(Stored entries)
* * *
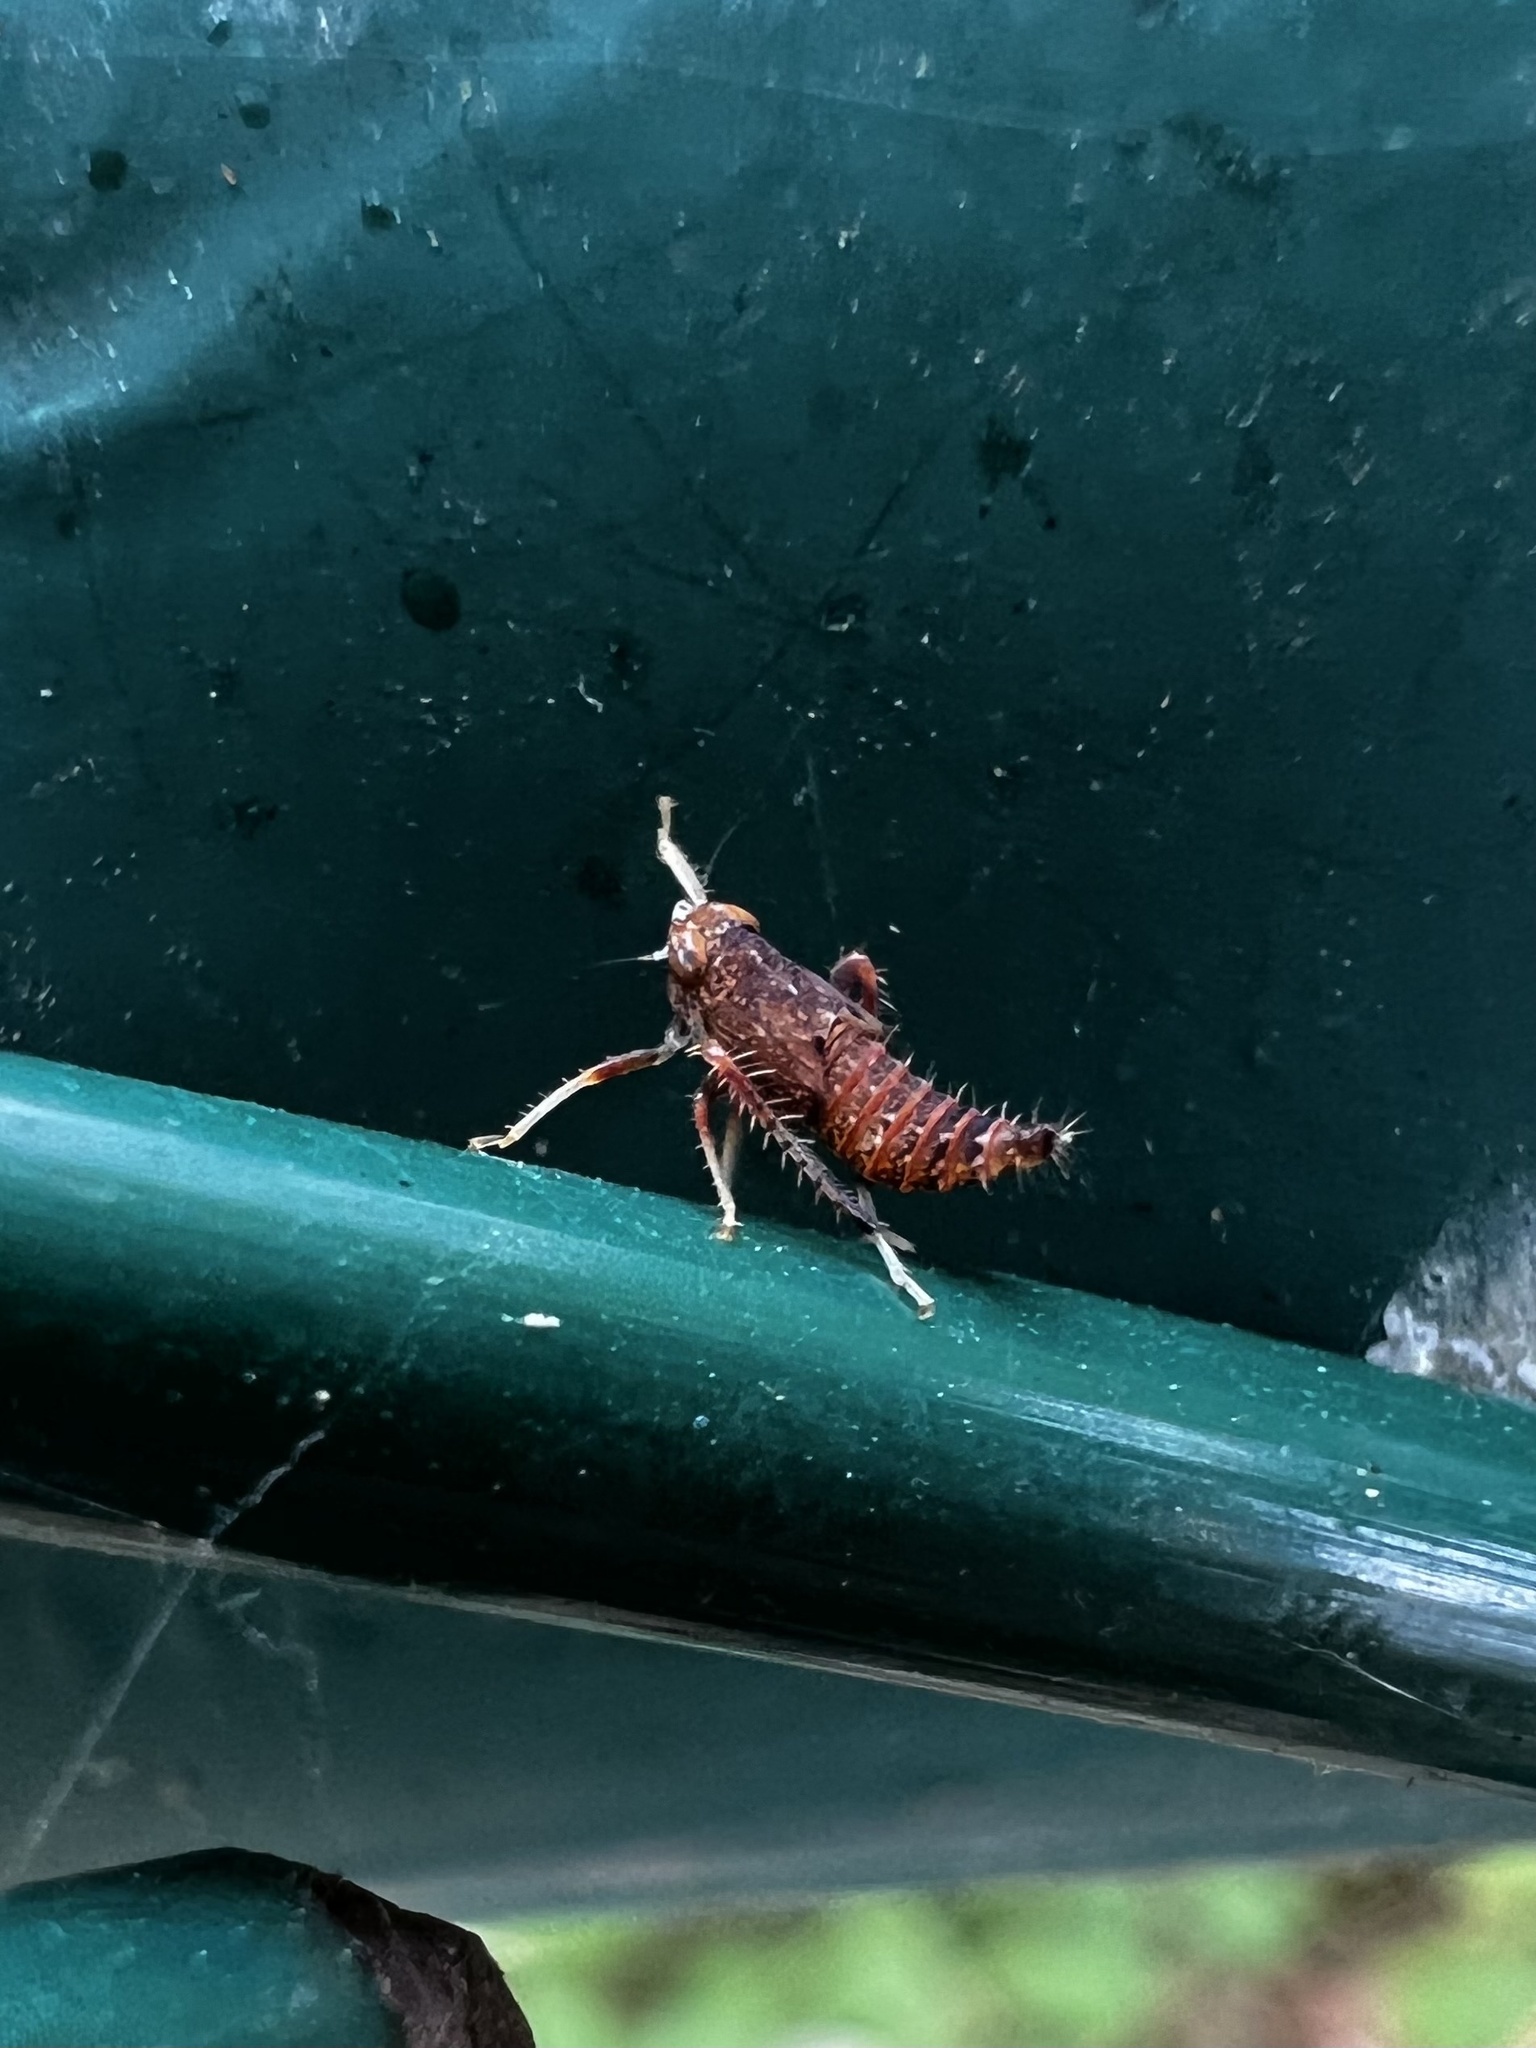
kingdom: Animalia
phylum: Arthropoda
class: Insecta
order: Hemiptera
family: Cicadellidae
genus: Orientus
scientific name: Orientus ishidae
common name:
* * *
◆ Stated task: Rewrite the lines from the one that has "class: Insecta" through the end of the items, substituting "vernacular name" for "common name" and leaving everything else unchanged.

◆ Written solution:
class: Insecta
order: Hemiptera
family: Cicadellidae
genus: Orientus
scientific name: Orientus ishidae
vernacular name:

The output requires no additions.